Duality

Note: this lesson is optional.

An important concept in linear programming is duality. Every linear programming problem (referred to as the primal problem) has a corresponding dual problem. The dual problem provides insights into the original problem and can sometimes be easier to solve.

The relationship between the primal and dual problems is such that the optimal solution to one provides information about the optimal solution to the other. Specifically, the value of the objective function in the primal problem at the optimal solution equals the value of the objective function in the dual problem at the optimal solution. This principle is known as the Strong Duality Theorem.

Primal Problem Example

Suppose a company produces two types of products, $$x_1$$ and $$x_2$$. The company wants to maximize its profit, with profits of $3 per unit of $$x_1$$ and $5 per unit of $$x_2$$. The production is subject to the following constraints:

  1. The production of $$x_1$$ and $$x_2$$ requires different amounts of two resources, $$R1$$ and $$R2$$.
  2. Resource $$R1$$ has a maximum availability of 4 units.
  3. Resource $$R2$$ has a maximum availability of 12 units.
  4. Each unit of $$x_1$$ requires 1 unit of $$R1$$ and 3 units of $$R2$$.
  5. Each unit of $$x_2$$ requires 2 units of $$R1$$ and 2 units of $$R2$$.

The primal linear programming problem can be formulated as follows:

Primal Problem:

Maximize $$z = 3x_1 + 5x_2$$

subject to:

$$ \begin{align*} x_1 + 2x_2 & \leq 4 & \text{(Resource R1 constraint)} \ 3x_1 + 2x_2 & \leq 12 & \text{(Resource R2 constraint)} \ x_1, x_2 & \geq 0 & \text{(Non-negativity constraint)} \end{align*} $$

Dual Problem Example

To formulate the dual problem, we follow these steps:

  • Each constraint in the primal problem corresponds to a variable in the dual problem.
  • The objective function coefficients in the primal problem become the right-hand side constants in the dual problem.
  • The right-hand side constants in the primal problem become the objective function coefficients in the dual problem.
  • The inequalities are reversed, and the primal's "less than or equal to" constraints become the dual's "greater than or equal to" constraints.

Dual Problem:

Minimize $$ w = 4y_1 + 12y_2 $$

subject to:

$$ \begin{align*} y_1 + 3y_2 & \geq 3 & \text{(from coefficient of } x_1 \text{ in primal objective)} \ 2y_1 + 2y_2 & \geq 5 & \text{(from coefficient of } x_2 \text{ in primal objective)} \ y_1, y_2 & \geq 0 & \text{(Non-negativity constraint)} \end{align*} $$

Interpretation

  • Primal Problem: The company wants to maximize profit by deciding how much of each product ($$x_1$$ and $$x_2$$) to produce, given the resource constraints.
  • Dual Problem: The dual problem can be interpreted as a resource allocation problem, where $$y_1$$ and $$y_2$$ represent the shadow prices of resources $$R1$$ and $$R2$$, respectively. The objective is to minimize the total cost of resources, subject to the constraint that the resource prices provide at least as much value as the profit contributions of the products.

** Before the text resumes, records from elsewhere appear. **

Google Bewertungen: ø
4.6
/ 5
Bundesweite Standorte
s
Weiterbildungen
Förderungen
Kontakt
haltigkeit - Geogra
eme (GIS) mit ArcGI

Relationship Between Primal and Dual

According to the Strong Duality Theorem, if both the primal and dual problems have feasible solutions, then the optimal value of the objective function in the primal problem (maximum profit) equals the optimal value of the objective function in the dual problem (minimum cost). This relationship provides valuable insights into the economics of resource allocation and pricing in optimization problems.